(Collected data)
****************************************

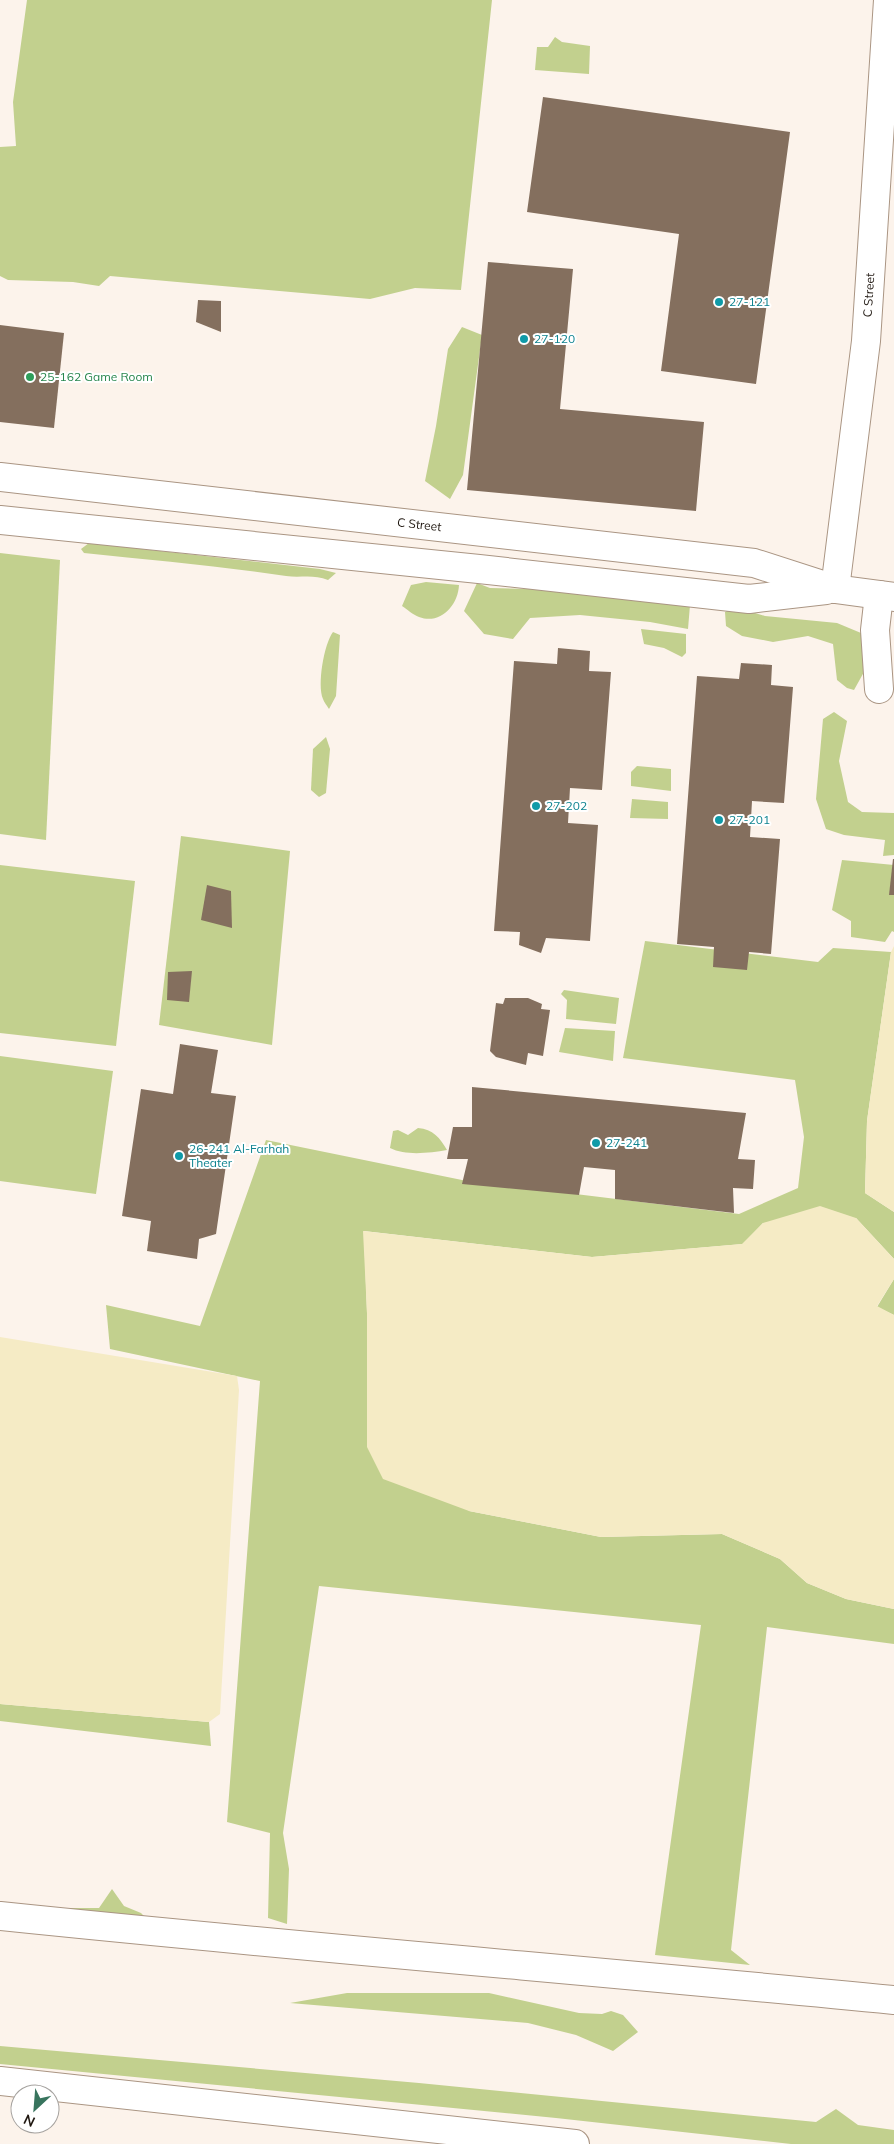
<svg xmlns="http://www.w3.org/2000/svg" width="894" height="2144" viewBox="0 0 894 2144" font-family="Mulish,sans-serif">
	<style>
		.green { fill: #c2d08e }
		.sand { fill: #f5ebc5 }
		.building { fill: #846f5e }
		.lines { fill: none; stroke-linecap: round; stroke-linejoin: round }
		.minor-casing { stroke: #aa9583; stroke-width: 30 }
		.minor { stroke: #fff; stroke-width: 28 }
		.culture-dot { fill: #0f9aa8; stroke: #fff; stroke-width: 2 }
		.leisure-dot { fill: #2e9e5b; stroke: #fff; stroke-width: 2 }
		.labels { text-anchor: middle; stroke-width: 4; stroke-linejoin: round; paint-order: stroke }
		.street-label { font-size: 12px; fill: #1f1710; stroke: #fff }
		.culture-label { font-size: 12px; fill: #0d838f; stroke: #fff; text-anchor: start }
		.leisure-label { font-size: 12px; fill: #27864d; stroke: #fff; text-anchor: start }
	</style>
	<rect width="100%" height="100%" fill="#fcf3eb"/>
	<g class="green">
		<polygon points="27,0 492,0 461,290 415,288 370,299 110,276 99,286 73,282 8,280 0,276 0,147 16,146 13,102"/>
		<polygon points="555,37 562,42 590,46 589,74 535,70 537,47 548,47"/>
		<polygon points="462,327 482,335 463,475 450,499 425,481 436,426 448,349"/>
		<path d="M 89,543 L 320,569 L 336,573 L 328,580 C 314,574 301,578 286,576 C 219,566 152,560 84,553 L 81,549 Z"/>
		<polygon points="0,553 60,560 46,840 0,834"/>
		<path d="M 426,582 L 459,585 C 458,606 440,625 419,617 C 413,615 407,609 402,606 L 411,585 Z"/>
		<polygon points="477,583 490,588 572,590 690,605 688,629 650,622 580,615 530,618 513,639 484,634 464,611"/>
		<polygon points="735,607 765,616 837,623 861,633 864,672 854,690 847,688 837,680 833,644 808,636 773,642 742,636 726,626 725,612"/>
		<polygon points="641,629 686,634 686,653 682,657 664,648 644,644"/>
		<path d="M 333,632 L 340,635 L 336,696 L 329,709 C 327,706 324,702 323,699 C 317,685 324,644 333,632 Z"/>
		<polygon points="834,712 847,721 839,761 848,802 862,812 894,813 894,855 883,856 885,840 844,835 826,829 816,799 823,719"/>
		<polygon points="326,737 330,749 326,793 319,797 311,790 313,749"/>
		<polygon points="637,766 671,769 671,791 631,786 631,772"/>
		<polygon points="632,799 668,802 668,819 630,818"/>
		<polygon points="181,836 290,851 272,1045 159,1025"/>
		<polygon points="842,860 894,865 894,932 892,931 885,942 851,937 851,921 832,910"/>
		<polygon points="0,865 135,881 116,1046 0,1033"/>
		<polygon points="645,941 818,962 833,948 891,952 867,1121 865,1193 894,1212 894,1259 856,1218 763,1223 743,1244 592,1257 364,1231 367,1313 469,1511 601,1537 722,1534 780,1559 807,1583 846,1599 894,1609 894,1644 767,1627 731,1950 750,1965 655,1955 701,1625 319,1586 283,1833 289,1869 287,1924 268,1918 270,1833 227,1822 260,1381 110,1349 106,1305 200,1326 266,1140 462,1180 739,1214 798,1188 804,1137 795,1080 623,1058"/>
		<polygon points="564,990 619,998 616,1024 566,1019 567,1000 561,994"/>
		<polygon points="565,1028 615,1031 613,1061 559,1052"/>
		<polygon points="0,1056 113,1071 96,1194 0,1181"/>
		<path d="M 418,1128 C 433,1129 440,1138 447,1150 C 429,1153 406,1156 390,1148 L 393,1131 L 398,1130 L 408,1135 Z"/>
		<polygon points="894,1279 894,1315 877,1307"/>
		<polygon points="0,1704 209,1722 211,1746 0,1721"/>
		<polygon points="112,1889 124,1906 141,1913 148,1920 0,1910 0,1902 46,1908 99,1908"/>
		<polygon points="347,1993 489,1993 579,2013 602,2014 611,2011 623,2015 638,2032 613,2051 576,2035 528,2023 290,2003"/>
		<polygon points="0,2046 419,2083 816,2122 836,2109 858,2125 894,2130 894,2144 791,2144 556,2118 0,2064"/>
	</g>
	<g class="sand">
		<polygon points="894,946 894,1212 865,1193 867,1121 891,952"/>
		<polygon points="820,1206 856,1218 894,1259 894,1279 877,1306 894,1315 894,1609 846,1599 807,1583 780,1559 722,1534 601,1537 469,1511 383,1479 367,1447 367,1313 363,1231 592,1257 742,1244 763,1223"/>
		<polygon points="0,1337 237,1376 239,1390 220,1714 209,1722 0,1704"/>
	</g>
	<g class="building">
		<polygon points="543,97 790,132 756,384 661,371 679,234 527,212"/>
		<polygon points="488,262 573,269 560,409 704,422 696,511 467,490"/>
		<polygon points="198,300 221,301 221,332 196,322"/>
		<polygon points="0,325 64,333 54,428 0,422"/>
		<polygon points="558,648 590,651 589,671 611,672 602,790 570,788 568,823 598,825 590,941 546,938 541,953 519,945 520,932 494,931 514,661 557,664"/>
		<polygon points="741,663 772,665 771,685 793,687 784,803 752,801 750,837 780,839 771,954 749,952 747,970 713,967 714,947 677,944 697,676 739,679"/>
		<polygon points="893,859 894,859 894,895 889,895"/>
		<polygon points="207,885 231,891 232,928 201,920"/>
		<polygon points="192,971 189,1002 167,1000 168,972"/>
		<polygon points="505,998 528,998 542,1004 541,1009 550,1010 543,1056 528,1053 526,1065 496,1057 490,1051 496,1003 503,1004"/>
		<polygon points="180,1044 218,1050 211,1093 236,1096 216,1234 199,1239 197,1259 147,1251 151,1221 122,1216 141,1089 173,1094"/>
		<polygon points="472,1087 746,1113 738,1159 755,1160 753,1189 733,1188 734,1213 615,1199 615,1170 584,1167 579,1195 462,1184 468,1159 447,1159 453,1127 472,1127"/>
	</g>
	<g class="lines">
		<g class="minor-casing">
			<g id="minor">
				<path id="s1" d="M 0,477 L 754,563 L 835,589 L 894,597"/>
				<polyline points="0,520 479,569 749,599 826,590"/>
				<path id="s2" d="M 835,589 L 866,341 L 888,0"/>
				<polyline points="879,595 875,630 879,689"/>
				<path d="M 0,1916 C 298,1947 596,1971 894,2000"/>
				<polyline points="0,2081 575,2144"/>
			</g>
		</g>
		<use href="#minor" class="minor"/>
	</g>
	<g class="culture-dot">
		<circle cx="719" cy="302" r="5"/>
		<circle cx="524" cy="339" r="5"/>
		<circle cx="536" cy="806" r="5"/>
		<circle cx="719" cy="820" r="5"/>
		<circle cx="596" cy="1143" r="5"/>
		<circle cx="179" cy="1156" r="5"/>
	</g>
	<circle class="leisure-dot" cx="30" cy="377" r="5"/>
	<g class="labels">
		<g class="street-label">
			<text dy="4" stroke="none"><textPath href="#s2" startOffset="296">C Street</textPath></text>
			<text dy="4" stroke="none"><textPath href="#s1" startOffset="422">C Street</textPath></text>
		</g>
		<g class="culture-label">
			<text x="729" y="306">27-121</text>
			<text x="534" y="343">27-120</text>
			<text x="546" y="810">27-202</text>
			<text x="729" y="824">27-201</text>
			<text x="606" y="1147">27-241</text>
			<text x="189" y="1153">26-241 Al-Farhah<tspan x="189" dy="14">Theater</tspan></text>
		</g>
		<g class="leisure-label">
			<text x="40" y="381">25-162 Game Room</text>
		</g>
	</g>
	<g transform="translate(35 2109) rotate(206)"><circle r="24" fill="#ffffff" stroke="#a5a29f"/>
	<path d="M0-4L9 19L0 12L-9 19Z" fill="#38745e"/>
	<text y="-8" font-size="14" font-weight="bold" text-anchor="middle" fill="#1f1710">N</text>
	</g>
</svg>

****************************************

:: THE PROBLEM ::
The word to find is "lines". Copy every line of the data that holds it.

:: RESULT OF THIS EXERCISE ::
		.lines { fill: none; stroke-linecap: round; stroke-linejoin: round }
	<g class="lines">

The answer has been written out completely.